Mr Miliband described the reported claims as a "wrecking tactic" and added: "I hope people understand it for what it is.”
Mr Corbyn and an array of former shadow ministers from his time as leader made a submission to an internal Labour inquiry saying there is “overwhelming evidence” of sabotage from certain staff members in the party's headquarters, it was reported last week.
The submission, first reported on by the Guardian, endorses claims made in a Labour Party report leaked in April and reportedly suggests that it is not impossible that Mr Corbyn might now be in his third year as prime minister “were it not for the unauthorised, unilateral action taken by a handful of senior party officials”.
The 2017 election was narrowly contested and resulted in a hung parliament, with the Conservative Party - led at the time by then Prime Minister Theresa May - winning 318 seats in comparison to Labour’s 262.

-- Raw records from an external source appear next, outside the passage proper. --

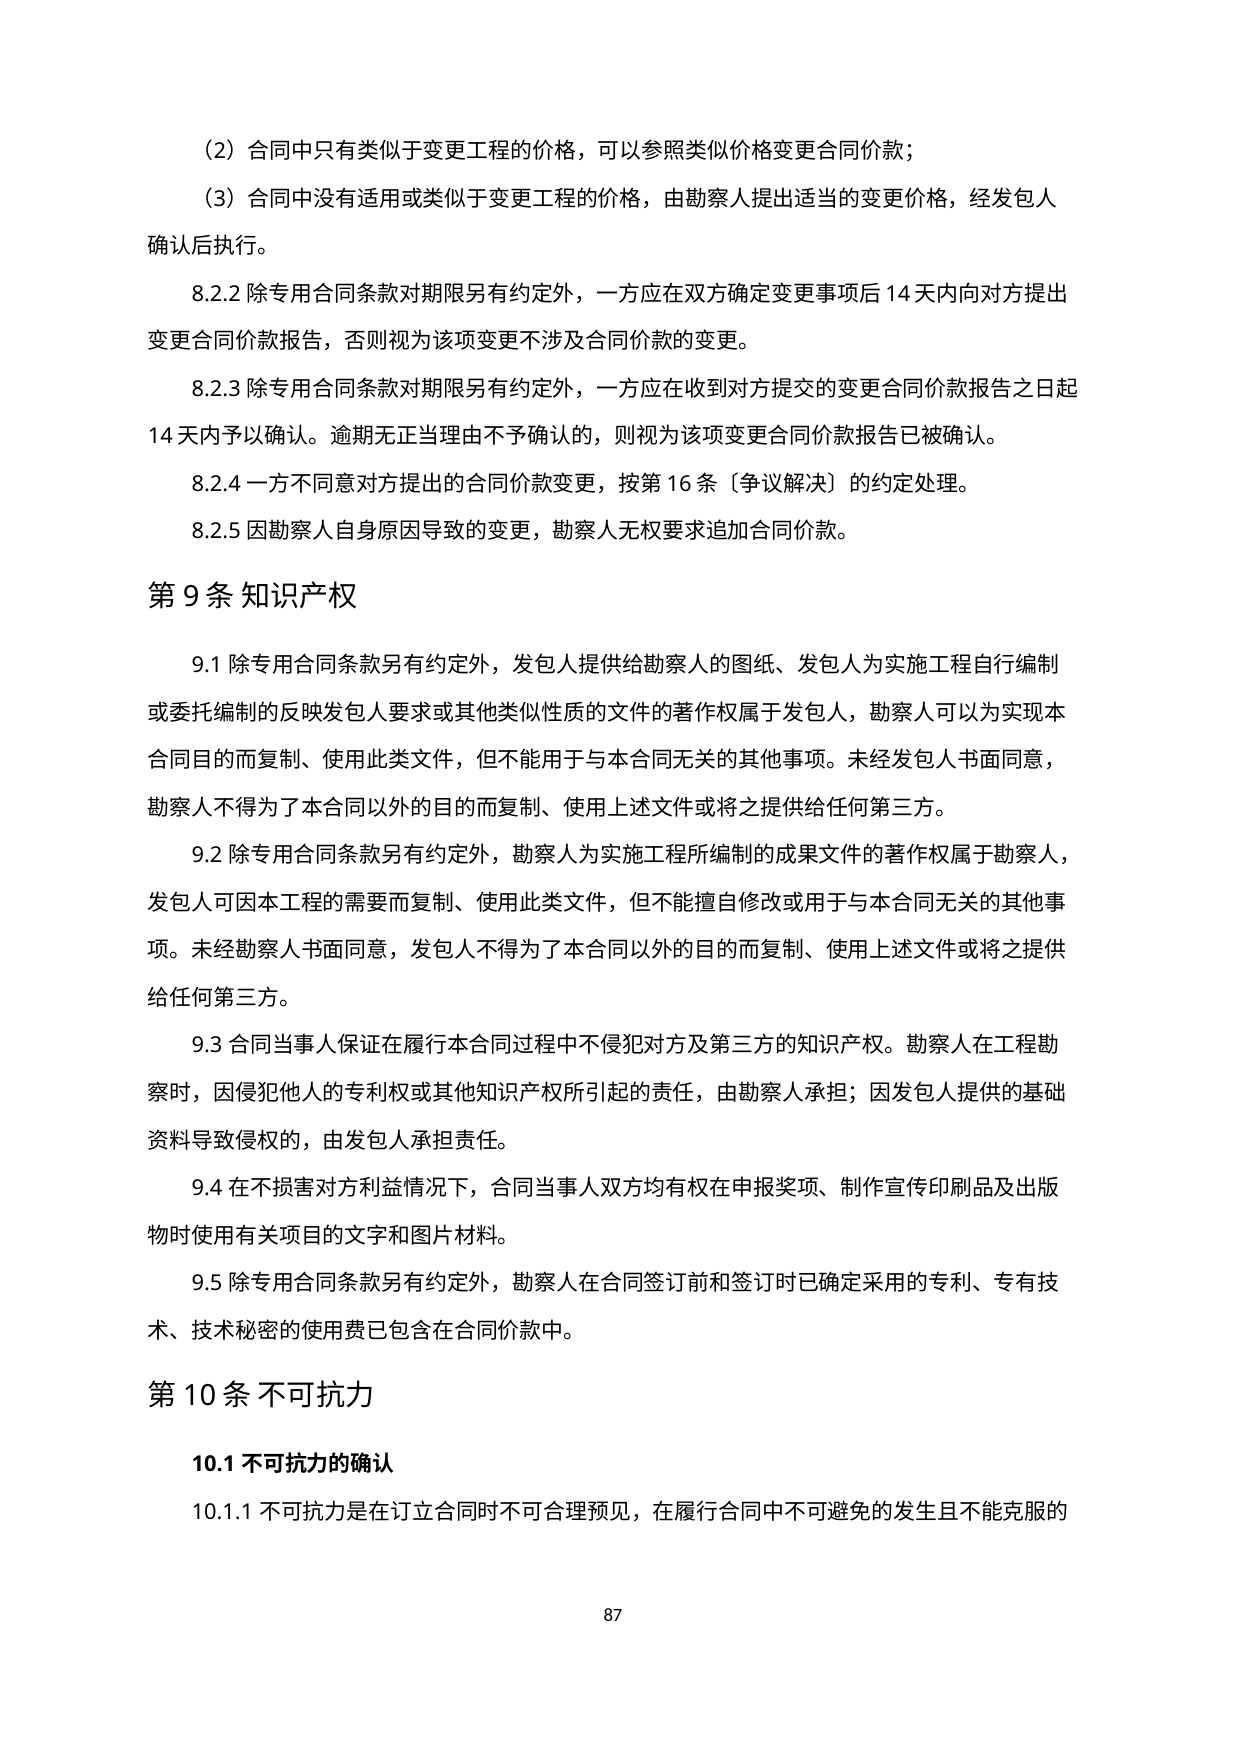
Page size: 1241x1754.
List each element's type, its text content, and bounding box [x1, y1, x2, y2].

text 8.2.5 因勘察人自身原因导致的变更，勘察人无权要求追加合同价款。 [148, 513, 1078, 545]
text 9.5 除专用合同条款另有约定外，勘察人在合同签订前和签订时已确定采用的专利、专有技术、技术秘密的使用费已包含在合同价款中。 [148, 1265, 1078, 1344]
subtitle 第10条 不可抗力 [148, 1360, 1078, 1425]
text 9.1 除专用合同条款另有约定外，发包人提供给勘察人的图纸、发包人为实施工程自行编制或委托编制的反映发包人要求或其他类似性质的文件的著作权属于发包人，勘察人可以为实现本合同目的而复制、使用此类文件，但不能用于与本合同无关的其他事项。未经发包人书面同意，勘察人不得为了本合同以外的目的而复制、使用上述文件或将之提供给任何第三方。 [148, 647, 1078, 822]
text 9.3 合同当事人保证在履行本合同过程中不侵犯对方及第三方的知识产权。勘察人在工程勘察时，因侵犯他人的专利权或其他知识产权所引起的责任，由勘察人承担；因发包人提供的基础资料导致侵权的，由发包人承担责任。 [148, 1027, 1078, 1154]
text 8.2.3 除专用合同条款对期限另有约定外，一方应在收到对方提交的变更合同价款报告之日起14天内予以确认。逾期无正当理由不予确认的，则视为该项变更合同价款报告已被确认。 [148, 371, 1078, 450]
subtitle 第9条 知识产权 [148, 561, 1078, 626]
text 9.2 除专用合同条款另有约定外，勘察人为实施工程所编制的成果文件的著作权属于勘察人，发包人可因本工程的需要而复制、使用此类文件，但不能擅自修改或用于与本合同无关的其他事项。未经勘察人书面同意，发包人不得为了本合同以外的目的而复制、使用上述文件或将之提供给任何第三方。 [148, 837, 1078, 1012]
text （2）合同中只有类似于变更工程的价格，可以参照类似价格变更合同价款； [148, 133, 1078, 165]
text 8.2.4 一方不同意对方提出的合同价款变更，按第16条〔争议解决〕的约定处理。 [148, 466, 1078, 498]
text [148, 1494, 1078, 1526]
text 9.4 在不损害对方利益情况下，合同当事人双方均有权在申报奖项、制作宣传印刷品及出版物时使用有关项目的文字和图片材料。 [148, 1170, 1078, 1249]
text 8.2.2 除专用合同条款对期限另有约定外，一方应在双方确定变更事项后14天内向对方提出变更合同价款报告，否则视为该项变更不涉及合同价款的变更。 [148, 276, 1078, 355]
text （3）合同中没有适用或类似于变更工程的价格，由勘察人提出适当的变更价格，经发包人确认后执行。 [148, 181, 1078, 260]
subtitle 10.1 不可抗力的确认 [148, 1446, 1078, 1478]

But Mr Miliband - whose brother Ed is a former Labour leader and currently serves as the party's shadow business secretary under now leader Sir Keir Starmer - on Monday rubbished the reported claims, suggesting they were a "wrecking tactic from Jeremy Corbyn and the Corbynites".
"Denial after four successive defeats is a route to more defeats," he told Times Radio, citing Labour's last four general election performances.
"We learnt that after 1992, we got out of denial, and we won in 1997 and actually we won three elections on the trot."
He added: "When people got a look at Labour in 2017... we couldn’t beat the worst Tory campaign in history, 750,000 votes we were behind.
"And then when people got the full measure of Jeremy Corbyn in 2019 he led us to the worst election defeat since the 1930s.
“So it’s a wrecking tactic and I hope people understand it for what it is.”
The submission made by Mr Corbyn, former shadow chancellor John McDonnell and seven other former shadow ministers and aides reportedly argues that the senior Labour officials, who are not named, were uncooperative and refused to allocate resources to winnable target seats.
The dossier is said to be strongly opposed by the officials involved, one of whom allegedly called it “a mythical ‘stab in the back’ conspiracy theory to absolve themselves”, according to The Guardian.
Mr Corbyn’s claims, which the newspaper reported to have seen, were made jointly with Labour’s 2017 election committee which includes Mr McDonnell, the former shadow ministers Jon Trickett and Ian Lavery, and five senior aides to Mr Corbyn at the time: Karie Murphy, Seumas Milne, Andrew Fisher, Andrew Murray and Steve Howell.
It is reported the joint submission states the group “believe that there is clear evidence of factional activity by senior paid employees of the party against the elected leadership of the time”.
They allege that in 2017, officials hostile towards Mr Corbyn set up a shadow operation in Westminster to plot their own election course which included refusing to give potential target seats money and focusing funds on MPs not allied to the former Labour leader.
The submission reportedly argues that if the claims of money being spent in this manner without authority are correct, then it may have constituted fraudulent activity.